Alle Patienten erhielten eine Hintergrundtherapie mit Aspirin und Clopidogrel für 21 Tage, gefolgt von Aspirin bis zum Tag 90. Primärer Endpunkt waren symptomatische Schlaganfälle und Hirninfarkte in der Bildgebung nach 90 Tagen. Milvexian war mit einer numerischen Reduktion von Ereignissen im Sinne des primären Endpunkts in der Größenordnung von 30% assoziiert, wobei die Auswertung der einzelnen Dosisgruppen allerdings keine Dosis-Wirkungs-Beziehung zeigte. Das Blutungsrisiko war generell gering und in den niedrigeren Dosisgruppen nicht höher als im Placeboarm. Auch Milvexian soll nun in weiteren Studien in der Schlaganfallprävention untersucht werden. Dazu Studienleiter Dr. Mukul Sharma von der McMaster University in Hamilton, Kanada: „Angesichts des Wirksamkeitssignals, der Sicherheit und der Verträglichkeit wird Milvexian in einer Phase-III-Studie in einer ähnlichen Schlaganfallpopulation untersucht werden.“
PANTHER-Studie: P2Y12-Inhibitor
Prof. Dr. Marco Valgimigli von der Cardiocentro-Ticino-Stiftung in Lugano präsentierte im Rahmen einer Hotline Session die Ergebnisse der PANTHER-Studie („P2Y12 inhibitor versus aspirin monotherapy in patients with coronary artery disease“), die das Potenzial hat, das Vorgehen in der Sekundärprävention bei koronarer Herzkrankheit grundlegend zu verändern. PANTHER ist eine Metaanalyse auf Basis der individuellen Patientendaten, die alle verfügbaren Daten aus randomisierten Studien auswertete, in denen Aspirin in dieser Indikation mit einer Monotherapie mit einem P2Y12-Inhibitor (Clopidogrel, Prasugrel oder Ticagrelor) verglichen wurde. Erfasst wurden insgesamt 24325 Patienten aus sieben Studien, von denen 12178 einen P2Y12-Inhibitor (Clopidogrel: n=7545, 62,0%; Ticagrelor: n=4633, 38,0%) und 12147 Aspirin erhielten. Die mediane Behandlungsdauer lag bei 557 Tagen.

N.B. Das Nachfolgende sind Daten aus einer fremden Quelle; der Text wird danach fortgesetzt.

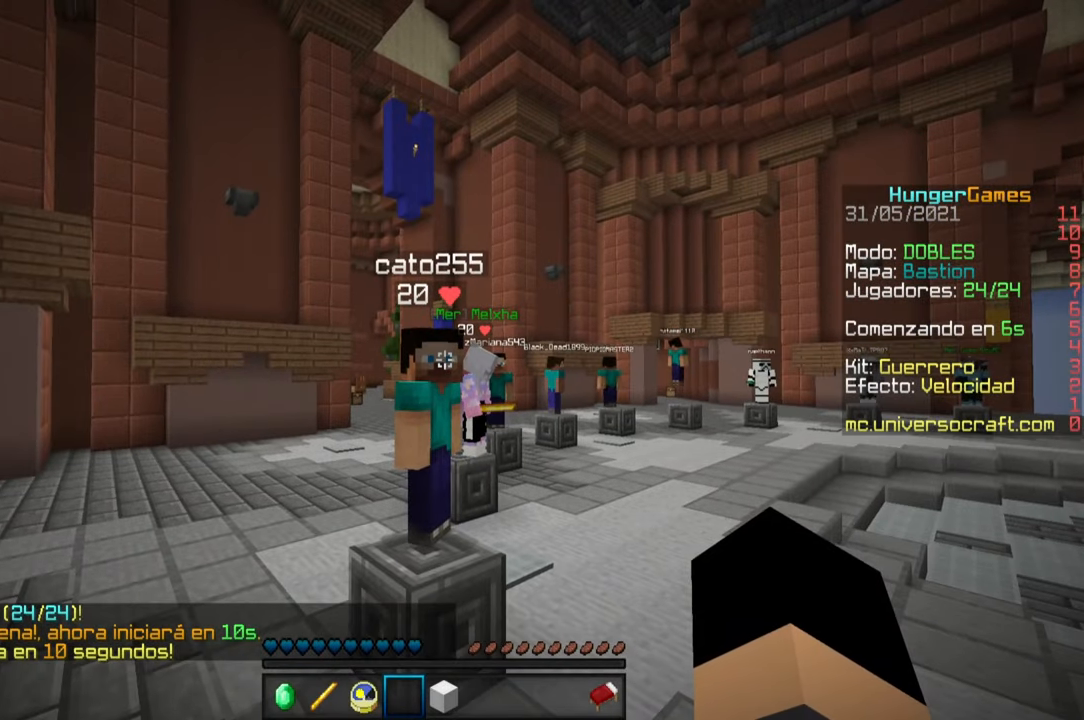
{"keys": [], "mouse": [], "events": []}
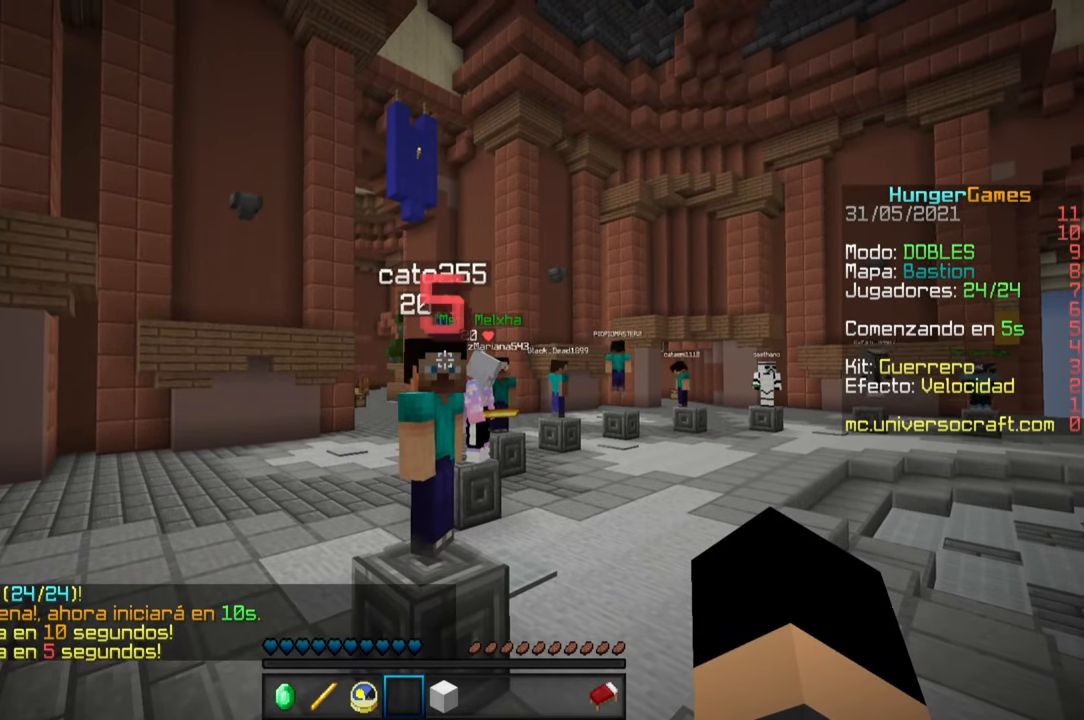
{"keys": ["d"], "mouse": [], "events": [[367, "d", "down"]]}
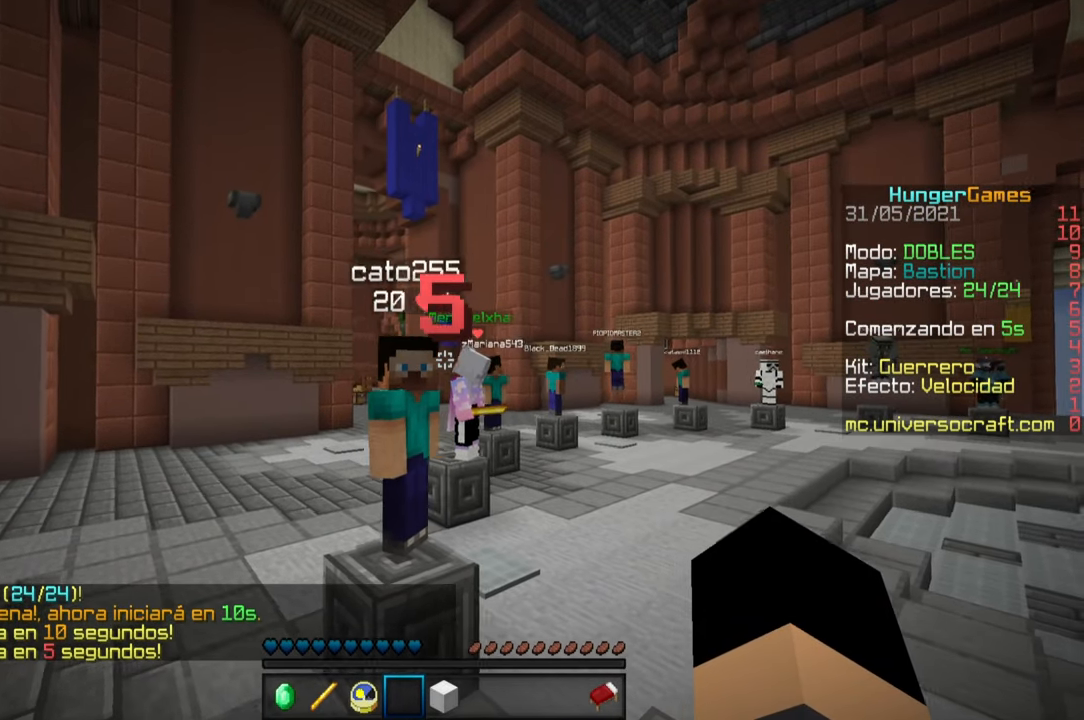
{"keys": [], "mouse": [], "events": [[350, "d", "up"]]}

Das Risiko für den primären Wirksamkeitsendpunkt aus kardiovaskulärem Tod, Myokardinfarkt und Schlaganfall war unter Therapie mit einem P2Y12-Inhibitor im Vergleich zu Aspirin um signifikante 12% reduziert (5,5% vs. 6,3%; HR: 0,88; 95% CI: 0,79–0,97; p=0,014). Damit liegt die Number Needed to Treat, um ein Ereignis zu verhindern, bei 123 Patienten. Dieser Vorteil lag aber nicht im erhöhten Risiko für Blutungen (1,2% vs. 1,4%; HR: 0,87; 95% CI: 0,70–1,09; p=0,23). Insbesondere das Risiko, einen Myokardinfarkt zu erleiden, war unter P2Y12-Inhibitor-Therapie reduziert (2,3% vs. 3,0%; HR: 0,77; 95% CI: 0,66–0,90; p<0,001).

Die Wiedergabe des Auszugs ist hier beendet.